Cluster C Personality Disorders
Characterized by anxious and fearful behavior, extreme concern about criticism and abandonment leading to impaired relationships.
Avoidant Personality Disorder
Feelings of extreme social inhibition, inadequacy, and sensitivity to negative criticism and rejection; avoidance of activities involving people for fear of criticism or rejection.
Dependent Personality Disorder
Feelings of helplessness, submissiveness, dependence, reassurance-seeking; difficulty making independent decisions; avoidance of adult activities and tolerance of abuse and maltreatment.
Healthy Narcissism
Maintaining a positive, balanced view of oneself, seeking validation without harm to others, and being motivated to grow and succeed.
Grandiose Narcissism
Conceited and domineering attitudes and behaviors, repressing negative aspects of self, distorting disconfirming external information, and engaging in fantasies of unlimited power.
Vulnerable Narcissism
Fragile/hypersensitive, characterized by an inability to consistently maintain a grandiose sense of self, prone to narcissistic injury, and emotional states of shame, anxiety, and depression.
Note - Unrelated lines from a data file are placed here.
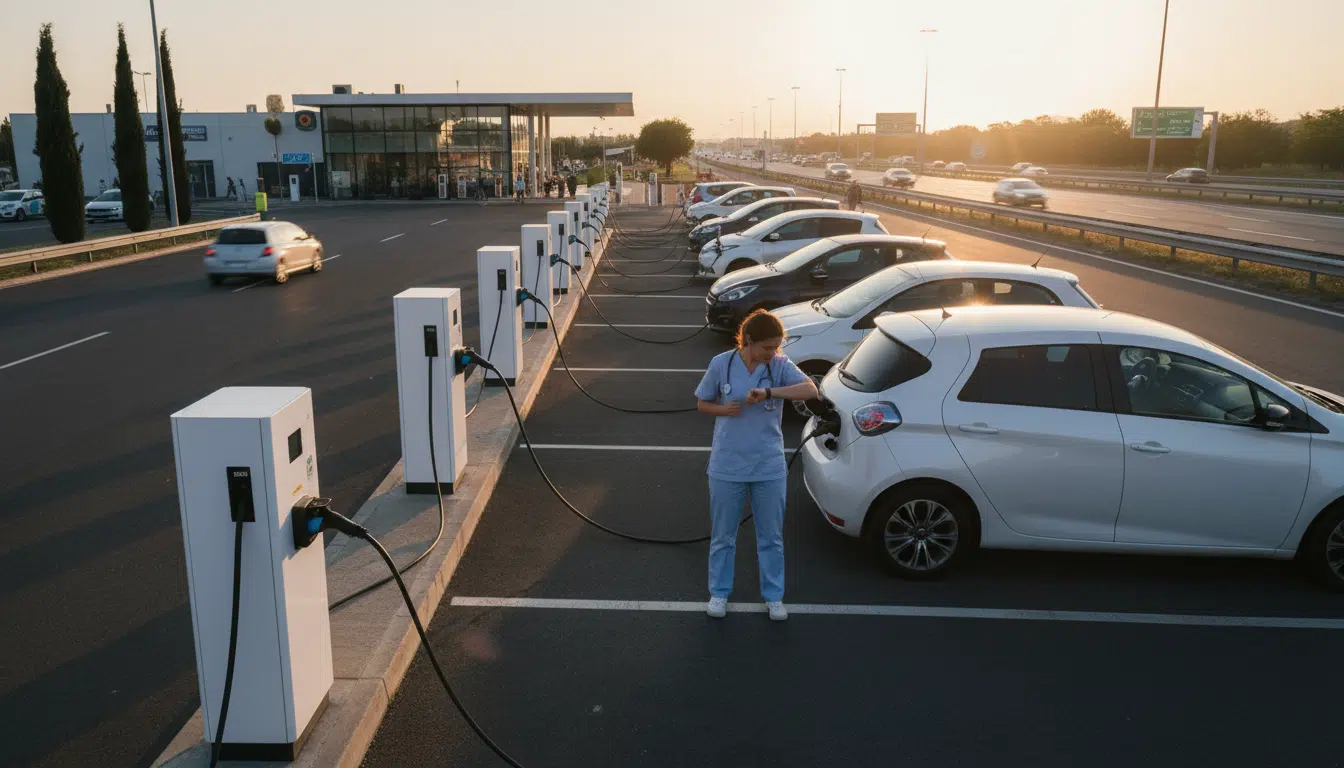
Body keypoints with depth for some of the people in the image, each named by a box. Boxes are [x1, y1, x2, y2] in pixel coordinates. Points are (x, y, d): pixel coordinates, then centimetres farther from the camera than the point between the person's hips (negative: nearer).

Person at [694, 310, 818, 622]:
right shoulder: (721, 364, -8)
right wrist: (723, 409, -18)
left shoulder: (780, 365, -8)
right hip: (727, 467, 0)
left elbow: (810, 389, -24)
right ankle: (719, 592, 33)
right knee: (723, 535, 14)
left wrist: (768, 392, -33)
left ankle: (774, 596, 31)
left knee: (772, 536, 14)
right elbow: (702, 404, 3)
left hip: (769, 468, 1)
Borderline Personality Disorder (BPD)
Characterized by instability in emotion, cognition, behavior, sense of self, and interpersonal relationships; profound fears of abandonment.
“Good enough mothering”
Parental response to the child’s inner experiences are met with appropriate or erratic responses from parents and caregivers
Executive Neurocognition
Refers to a set of high-level cognitive processes that allow individuals to control and regulate their thoughts, behaviors, and emotions, especially when faced with conflict (e.g. interference control, cognitive inhibition).
Obsessive-Compulsive Personality Disorder (OCPD)
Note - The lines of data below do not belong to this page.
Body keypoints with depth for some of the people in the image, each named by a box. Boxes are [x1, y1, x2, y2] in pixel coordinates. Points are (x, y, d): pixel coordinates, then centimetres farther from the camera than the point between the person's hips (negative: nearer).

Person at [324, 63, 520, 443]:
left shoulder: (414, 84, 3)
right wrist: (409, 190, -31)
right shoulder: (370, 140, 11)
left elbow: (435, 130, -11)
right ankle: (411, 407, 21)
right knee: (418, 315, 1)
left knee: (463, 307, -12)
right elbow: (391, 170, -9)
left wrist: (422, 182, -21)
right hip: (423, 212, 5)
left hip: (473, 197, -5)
A pervasive pattern of preoccupation with orderliness, perfectionism, and mental and interpersonal control at the expense of flexibility, openness, and efficiency.
Paraphilia
Sexual arousal to non-normative or deviant stimuli and the associated sexual behavior; represents deviations in the qualitative aspect of sexuality or direction of sexual feelings.
Pedophilia
Adults for whom prepubescent children are the focus of erotic attraction and interest.
Exhibitionism
Recurrent urge for exposure of the genitals to strangers or unsuspecting persons; arousal response to shock, fear, or embarrassment of victims.
Voyeurism
Involves the observation of an unsuspecting person or persons who are nude, disrobing, or engaging in a sexual act.
BAS (Behavioral Activation System)
Responds to cues of reward or non-punishment; drives approach behavior, associated with impulsivity and reward sensitivity.
BIS (Behavioral Inhibition System)
Responds to cues of punishment, frustration, or novelty; inhibits behavior, especially in situations of goal conflict; associated with anxiety, caution, and risk avoidance.